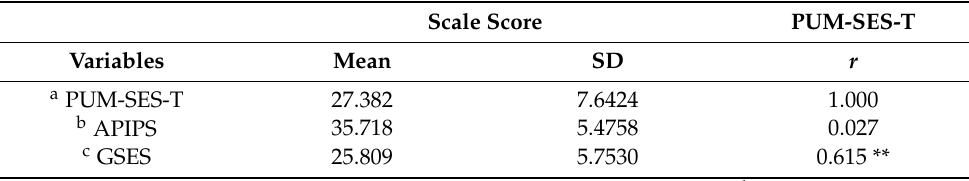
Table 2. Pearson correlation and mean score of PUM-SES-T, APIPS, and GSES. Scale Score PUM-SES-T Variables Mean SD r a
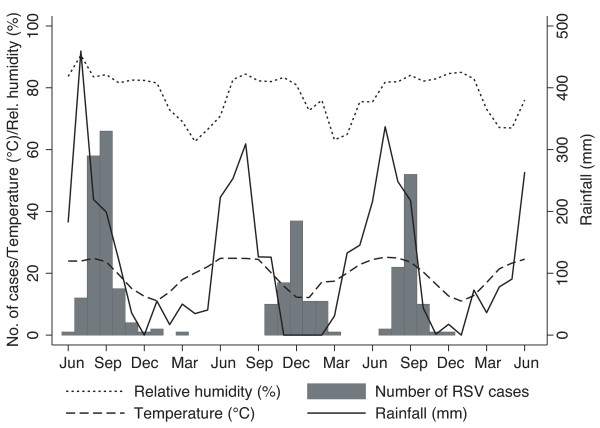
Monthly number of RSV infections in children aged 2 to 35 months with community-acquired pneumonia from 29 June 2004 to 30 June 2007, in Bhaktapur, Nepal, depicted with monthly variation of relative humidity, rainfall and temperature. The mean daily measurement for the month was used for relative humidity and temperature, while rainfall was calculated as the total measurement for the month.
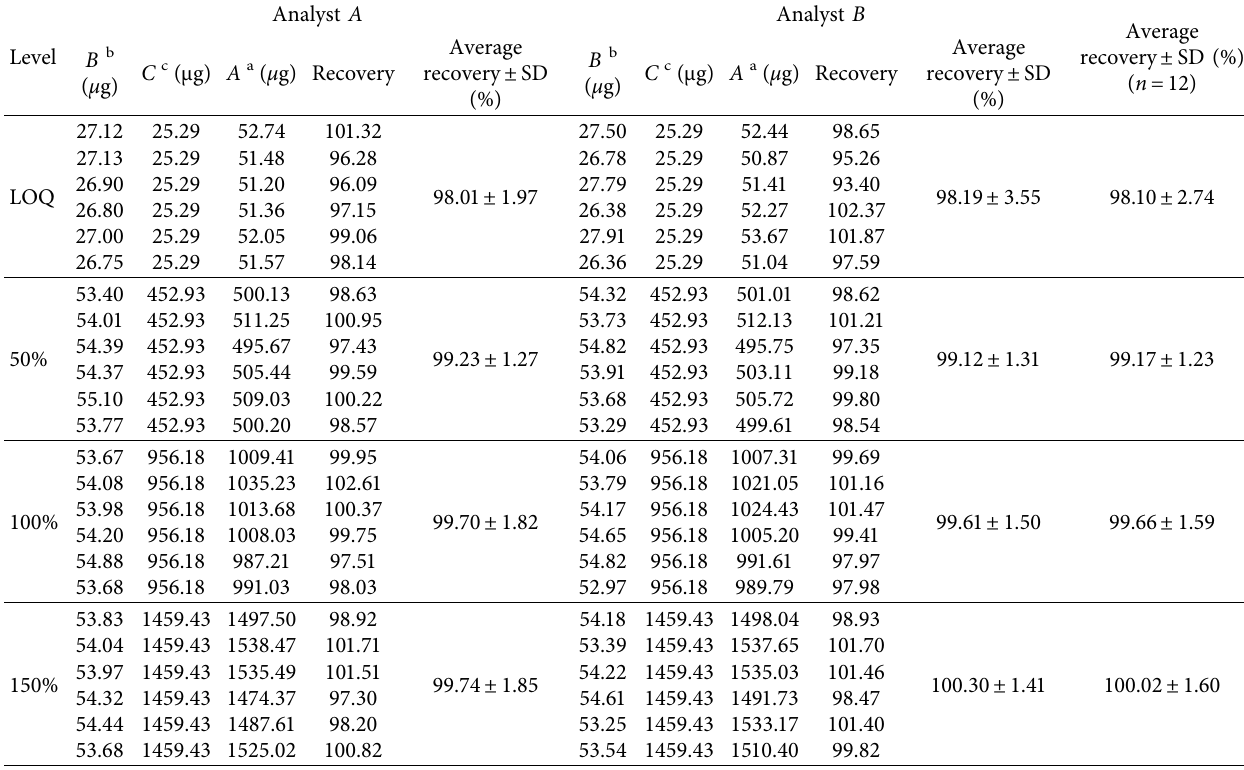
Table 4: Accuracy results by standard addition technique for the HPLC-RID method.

★ ★ ★

WHAT IS BEING ASKED: Could the material above be written out again word for word, with the pictures dropped?

SOLUTION FOR THIS PROBLEM:
Table 2. Pearson correlation and mean score of PUM-SES-T, APIPS, and GSES. Scale Score PUM-SES-T Variables Mean SD r a
Monthly number of RSV infections in children aged 2 to 35 months with community-acquired pneumonia from 29 June 2004 to 30 June 2007, in Bhaktapur, Nepal, depicted with monthly variation of relative humidity, rainfall and temperature. The mean daily measurement for the month was used for relative humidity and temperature, while rainfall was calculated as the total measurement for the month.
Table 4: Accuracy results by standard addition technique for the HPLC-RID method.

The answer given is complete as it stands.